Elle avait paru si sûre d'elle plus tôt lorsqu'elle avait proposé de retrouver la princesse. Mais elle n'était plus aussi certaine de la rattraper ni de réussir à la convaincre de lui faire confiance. Après tout, qui était-elle à ses yeux ? L'ancienne amante de son père rien de plus. Pouvait-elle encore arguer d'être reine ? Une reine sans couronne qui n'avait écouté que son désir égoïste, mettant son peuple en porte à faux. Elle n'était même plus certaine qu'il faudrait lui révéler sa véritable identité. Qu'importe... elle improviserait.

Elle soupira, faisant taire cette petite voix qui lui susurrait que chacun de ses actes depuis le début de son voyage n'était qu'un pas de plus vers sa fin. Elle refusait de s'avouer vaincue et ne laisserait pas le dernier mot à un tyran qui avait juré sa perte et celle de sa lignée. Car quel meilleur moyen de le vaincre que de retourner son propre enfant contre lui ?

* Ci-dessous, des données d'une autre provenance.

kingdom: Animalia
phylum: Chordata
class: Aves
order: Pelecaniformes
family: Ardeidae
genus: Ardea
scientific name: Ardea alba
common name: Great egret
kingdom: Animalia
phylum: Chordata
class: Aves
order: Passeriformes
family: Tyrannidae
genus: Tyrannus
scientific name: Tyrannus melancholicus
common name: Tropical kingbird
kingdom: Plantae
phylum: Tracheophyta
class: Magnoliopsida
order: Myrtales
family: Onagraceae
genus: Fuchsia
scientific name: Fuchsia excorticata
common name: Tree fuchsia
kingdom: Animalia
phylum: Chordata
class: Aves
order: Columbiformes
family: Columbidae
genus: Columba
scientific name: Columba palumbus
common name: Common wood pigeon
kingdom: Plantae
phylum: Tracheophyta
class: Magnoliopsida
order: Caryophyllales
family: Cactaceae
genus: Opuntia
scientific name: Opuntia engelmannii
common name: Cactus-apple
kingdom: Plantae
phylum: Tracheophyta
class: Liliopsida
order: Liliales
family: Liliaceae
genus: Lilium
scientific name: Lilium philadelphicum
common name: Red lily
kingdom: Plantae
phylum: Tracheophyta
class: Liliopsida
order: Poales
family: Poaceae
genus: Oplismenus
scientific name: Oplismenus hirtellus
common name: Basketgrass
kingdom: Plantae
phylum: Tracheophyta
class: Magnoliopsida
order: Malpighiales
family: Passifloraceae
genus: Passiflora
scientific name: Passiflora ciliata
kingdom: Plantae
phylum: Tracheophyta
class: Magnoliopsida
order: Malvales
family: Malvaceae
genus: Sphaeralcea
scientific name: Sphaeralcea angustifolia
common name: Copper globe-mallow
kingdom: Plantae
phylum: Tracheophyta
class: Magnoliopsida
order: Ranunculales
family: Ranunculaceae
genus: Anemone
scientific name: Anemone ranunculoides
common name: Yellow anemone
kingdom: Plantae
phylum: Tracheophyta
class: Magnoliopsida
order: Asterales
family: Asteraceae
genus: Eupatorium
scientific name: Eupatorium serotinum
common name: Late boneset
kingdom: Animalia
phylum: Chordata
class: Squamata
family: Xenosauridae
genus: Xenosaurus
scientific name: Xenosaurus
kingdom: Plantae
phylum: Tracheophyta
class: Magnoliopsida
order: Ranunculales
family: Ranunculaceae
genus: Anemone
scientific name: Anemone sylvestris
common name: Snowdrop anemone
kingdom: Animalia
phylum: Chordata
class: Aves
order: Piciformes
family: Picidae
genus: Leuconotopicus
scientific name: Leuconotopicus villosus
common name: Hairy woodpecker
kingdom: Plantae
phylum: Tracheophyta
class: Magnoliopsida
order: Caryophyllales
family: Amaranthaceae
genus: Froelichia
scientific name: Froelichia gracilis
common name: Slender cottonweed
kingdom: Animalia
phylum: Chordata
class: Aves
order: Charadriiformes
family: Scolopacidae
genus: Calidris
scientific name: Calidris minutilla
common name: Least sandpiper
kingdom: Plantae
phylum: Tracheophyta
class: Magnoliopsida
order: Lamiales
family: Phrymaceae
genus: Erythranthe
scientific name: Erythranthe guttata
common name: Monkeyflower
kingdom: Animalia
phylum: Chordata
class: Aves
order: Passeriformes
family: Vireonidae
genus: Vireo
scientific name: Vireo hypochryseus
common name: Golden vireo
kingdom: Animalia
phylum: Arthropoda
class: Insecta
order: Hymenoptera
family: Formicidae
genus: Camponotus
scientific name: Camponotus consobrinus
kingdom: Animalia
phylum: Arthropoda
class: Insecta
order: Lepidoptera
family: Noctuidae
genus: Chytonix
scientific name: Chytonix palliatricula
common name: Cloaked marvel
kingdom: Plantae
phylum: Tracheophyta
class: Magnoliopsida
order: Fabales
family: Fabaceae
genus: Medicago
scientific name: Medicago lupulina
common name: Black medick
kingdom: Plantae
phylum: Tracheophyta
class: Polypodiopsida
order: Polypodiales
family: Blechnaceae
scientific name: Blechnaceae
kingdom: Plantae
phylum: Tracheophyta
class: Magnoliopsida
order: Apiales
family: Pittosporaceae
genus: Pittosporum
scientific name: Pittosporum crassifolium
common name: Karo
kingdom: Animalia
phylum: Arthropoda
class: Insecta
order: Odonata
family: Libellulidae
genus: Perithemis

La reine centralienne arriva bientôt à une embouchure ; le couloir de divisait de façon abrupte, les traînées de sang suivant désormais deux chemins. Ne lui restait qu'à déterminer lequel avait emprunté la princesse et donc, lequel suivre.

Elle huma la pierre sur sa droite puis recommença à gauche. Un humain avait suivi la première issue tandis qu'un vampire et un deuxième humain avaient choisi la seconde. Écoutant son instinct - et, priant les Dieux pour que celui-ci la pousse dans la bonne direction - Louve reprit sa traque, poursuivant la voie de droite. Elle accéléra le pas.

Le couloir se divisa à plusieurs reprises dans le but de perdre d'éventuels poursuivants, mais Louve était en chasse, et le sang ne pouvait mentir. Si bien qu'elle arriva rapidement au bout de son périple, fatiguée, mais pleine d'une nouvelle vigueur procurée par la traque.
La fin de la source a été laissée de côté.